E foi. Fez-se-lhe endarterectomia carotídea esquerda, sem intercorrências ou
complicações, esteve internado quatro dias. Voltou passado um mês, em consulta
de controlo pós-operatório. Sempre acompanhado pela esposa, sem sequelas
evidentes de AVC, bem dispostos os dois. Exibe a cicatriz cervical, "You
did a great job here" - afirma. Prescrevo o clopidogrel, conversamos,
conversa rápida de consultório, o tempo (claro, ou não fosse ele inglês!), a
política europeia, a crise, o euro. Levantamo-nos, depois de me despedir da
esposa estendo-lhe a mão. Aperta-ma com a sua e diz, com alguma tremura no
porte fleumaticamente britânico: "You know, if I lived in my country I
would be dead now. Portugal saved my life. Obrigado."
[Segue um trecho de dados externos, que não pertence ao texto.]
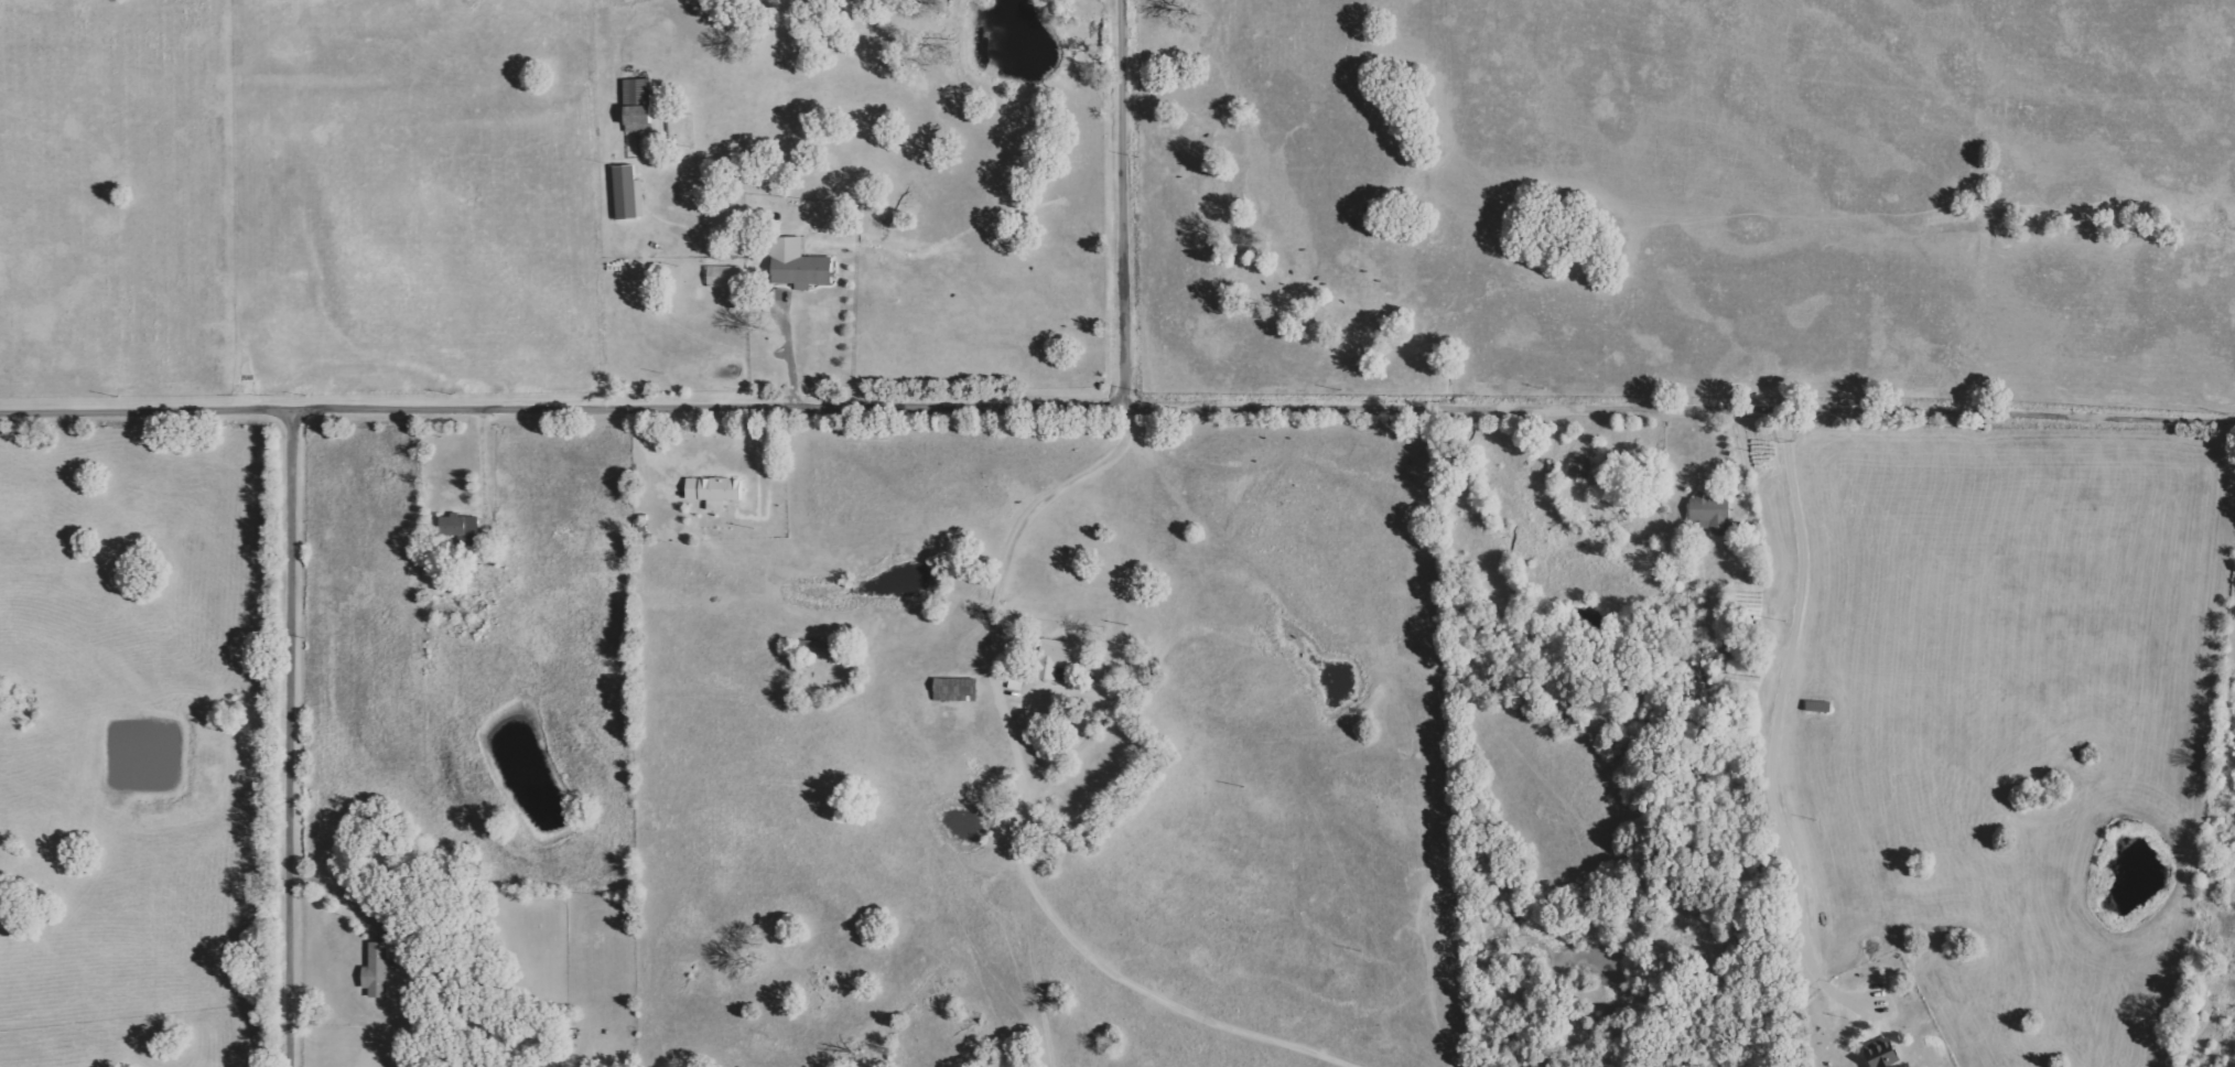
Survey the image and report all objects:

Podem crer que no momento fiquei emocionado. Disfarcei o melhor que pude,
acompanhei-os à porta do gabinete. É destes momentos - pessoais, como este, ou
apenas conhecidos através de outros - que se constrói o enorme prazer de ter a
nossa profissão. Basta o sentimento íntimo de ter feito um bom trabalho, e que
acabou bem, frequentemente reconhecido por colegas e, às vezes, se calhar não
muitas, pelos doentes. Mas este caso teve um sabor muito especial, porque foi a
opinião de um paciente estrangeiro esclarecido, que não fala por ouvir dizer,
com possibilidade de estabelecer comparações e de escolher, e que deu
fortemente preferência ao nosso Serviço Nacional de Saúde e aos nossos
hospitais.
Um SNS sob ataque de há vários anos para cá, em processo de descaracterização,
de restruturação que parece uma desestruturação, de redução, e eliminação. Um
SNS que trabalhava bem. Aquele doente inglês, ao pôr frontalmente em causa o
National Health Service, fala obviamente do NHS de agora, depois da governação
da Mrs. Thatcher. Depois das restruturações, descaracterizações, fusões e
eliminações que sofreu, muito na senda do que tem vindo a ser feito por cá. Não
do NHS que serviu de exemplo ao Mundo, e até deu o nome ao nosso. É claro que o
nome manteve-se, o serviço também, mas não são nada do que eram, e os doentes
sabem disso. Continua a haver grandes médicos e óptimas instituições médicas na
Grã-Bretanha, mas já não são o NHS que costumava ser. E todo o esquema de
assistência se ressentiu disso, agora que nos Serviços médicos dos hospitais
públicos por lá há pessoal administrativo que toma parte em decisões que
deveriam ser puramente clínicas. A minha emoção ao ouvir o desabafo do paciente
inglês tratado em Portugal, deveu-se também à pena de termos entre nós algo de
bom durante tanto tempo e os nossos doentes tantas vezes não o apreciarem
devidamente, e estarmos se calhar a resvalar no sentido de a perder.
Mudar por mudar, não. Em equipa que ganha não se mexe, diz o povo e o bom
senso. Em momentos de crise há frequentemente a fraqueza, por parte dos
dirigentes menos esclarecidos, de mudar para ver o que é que dá, sem o
discernimento de atender ao que está bem e assim o manter. É claro que mais
tarde ou mais cedo virá a exigência de responsabilidades, e a exposição pública
do mal que foi feito e de quem o fez, mas em geral tarde demais para o
corrigir. E Portugal não pode dar-se ao luxo de deixar destruir o pouco que
dentro de si funciona bem. A Saúde é um exemplo disso, e um exemplo para o
estrangeiro, e matéria em que não se deve querer copiar o que vem de fora.